→ DATA EXCERPTS
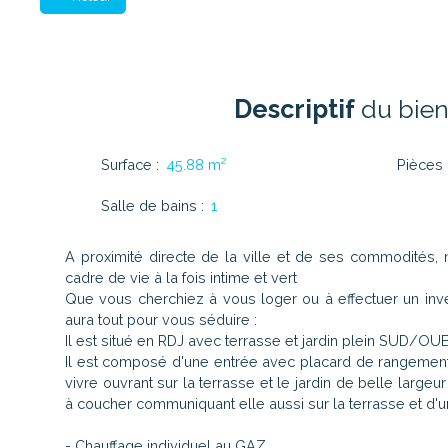
Descriptif
du bie
Surface
:
45.88
m²
Pièces
Salle de bains
:
1
A proximité directe de la ville et de ses commodités
cadre de vie à la fois intime et vert
Que vous cherchiez à vous loger ou à effectuer un inv
aura tout pour vous séduire :
Il est situé en RDJ avec terrasse et jardin plein SUD/OU
Il est composé d'une entrée avec placard de rangement
vivre ouvrant sur la terrasse et le jardin de belle large
à coucher communiquant elle aussi sur la terrasse et d'
- Chauffage individuel au GAZ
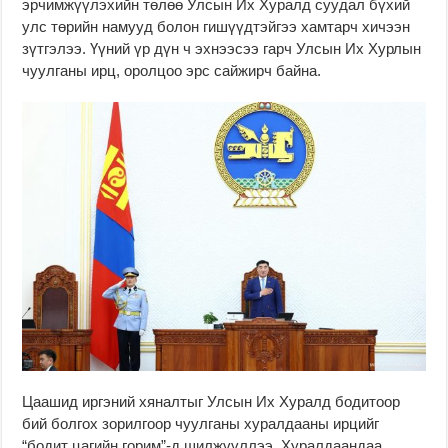
эрчимжүүлэхийн төлөө Улсын Их Хуралд суудал бүхий
улс төрийн намууд болон гишүүдтэйгээ хамтарч хичээн
зүтгэлээ. Үүний үр дүн ч эхнээсээ гарч Улсын Их Хурлын
чуулганы ирц, оролцоо эрс сайжирч байна.
Цаашид иргэний хяналтыг Улсын Их Хуралд бодитоор
бий болгох зорилгоор чуулганы хуралдааны ирцийг
“бодит цагийн горим”-д шилжүүллээ. Хуралдаандаа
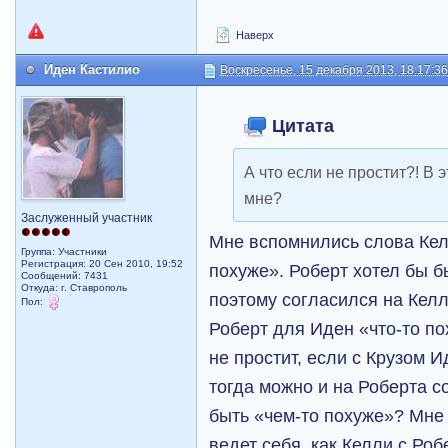
Наверх
Иден Кастилио
Воскресенье, 15 декабря 2013, 18:17:3
Цитата
А что если не простит?! В 
мне?
Заслуженный участник
Мне вспомнились слова Келл
Группа: Участники
Регистрация: 20 Сен 2010, 19:52
похуже». Роберт хотел бы бы
Сообщений: 7431
Откуда: г. Ставрополь
поэтому согласился на Келл
Пол:
Роберт для Иден «что-то по
не простит, если с Крузом И
тогда можно и на Роберта с
быть «чем-то похуже»? Мне 
ведет себя, как Келли с Роб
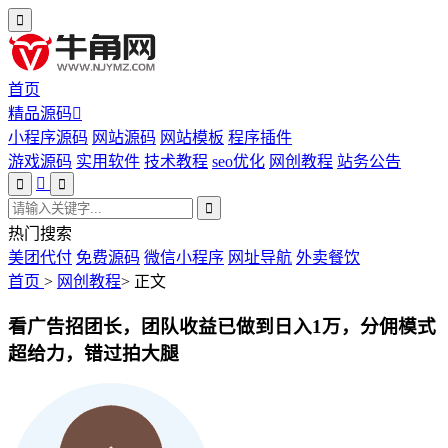
首页
精品源码
小程序源码
网站源码
网站模板
程序插件
游戏源码
实用软件
技术教程
seo优化
网创教程
站务公告
热门搜索
美团代付
免费源码
微信小程序
网址导航
外卖餐饮
首页
>
网创教程
>
正文
看广告招团长，团队收益已做到日入1万，分佣模式
超给力，错过拍大腿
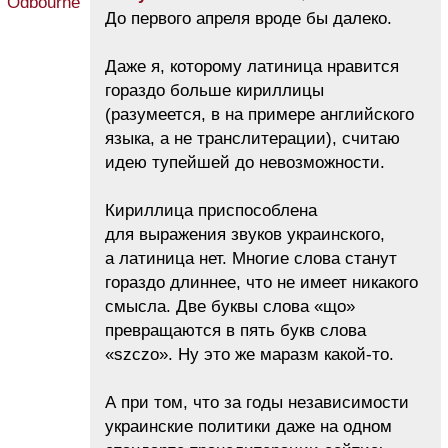
До первого апреля вроде бы далеко.
Даже я, которому латиница нравится
гораздо больше кириллицы
(разумеется, в на примере английского
языка, а не транслитерации), считаю
идею тупейшей до невозможности.
Кириллица приспособлена
для выражения звуков украинского,
а латиница нет. Многие слова станут
гораздо длиннее, что не имеет никакого
смысла. Две буквы слова «що»
превращаются в пять букв слова
«szczо». Ну это же маразм какой-то.
А при том, что за годы независимости
украинские политики даже на одном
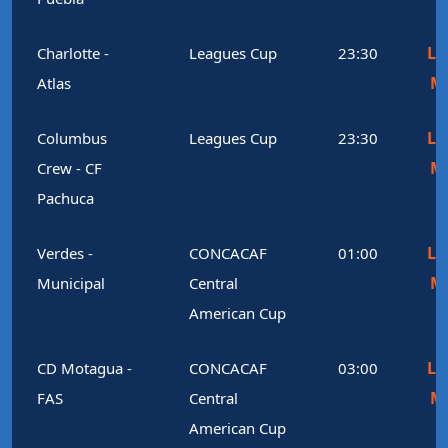
Le
Charlotte -
Leagues Cup
23:30
M
Atlas
Le
Columbus
Leagues Cup
23:30
M
Crew - CF
Pachuca
Le
Verdes -
CONCACAF
01:00
M
Municipal
Central
American Cup
Le
CD Motagua -
CONCACAF
03:00
M
FAS
Central
American Cup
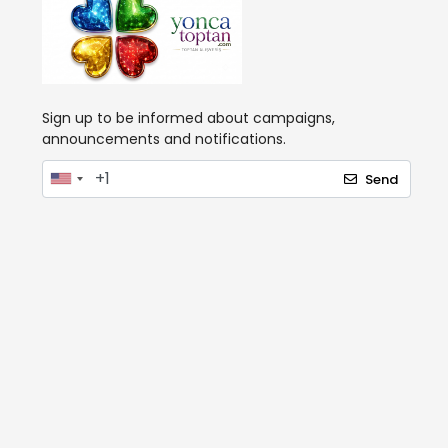
Sign up to be informed about campaigns,
announcements and notifications.
Send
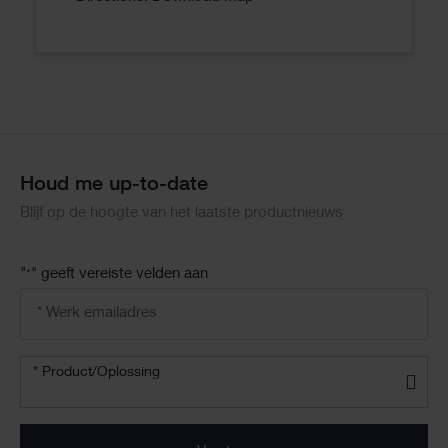
Houd me up-to-date
Blijf op de hoogte van het laatste productnieuws
"
" geeft vereiste velden aan
*
Email
address
*
Product/oplossing
* Product/Oplossing
*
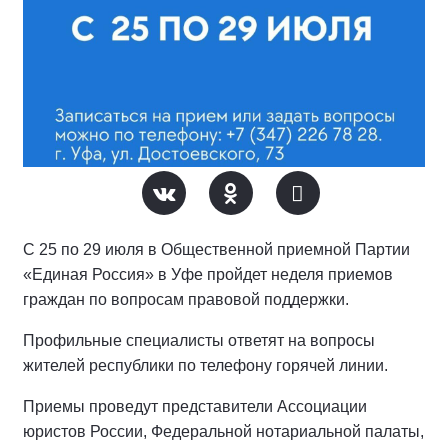
С 25 по 29 июля в Общественной приемной Партии
«Единая Россия» в Уфе пройдет неделя приемов
граждан по вопросам правовой поддержки.
Профильные специалисты ответят на вопросы
жителей республики по телефону горячей линии.
Приемы проведут представители Ассоциации
юристов России, Федеральной нотариальной палаты,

→ WHAT THE TASK ASKS
Copy out the lines again, starting at the line that contains "С 25 по 29 июля" and ending at the last line of the entries, with both ends included.

→ EXERCISE ANSWER
С 25 по 29 июля в Общественной приемной Партии
«Единая Россия» в Уфе пройдет неделя приемов
граждан по вопросам правовой поддержки.
Профильные специалисты ответят на вопросы
жителей республики по телефону горячей линии.
Приемы проведут представители Ассоциации
юристов России, Федеральной нотариальной палаты,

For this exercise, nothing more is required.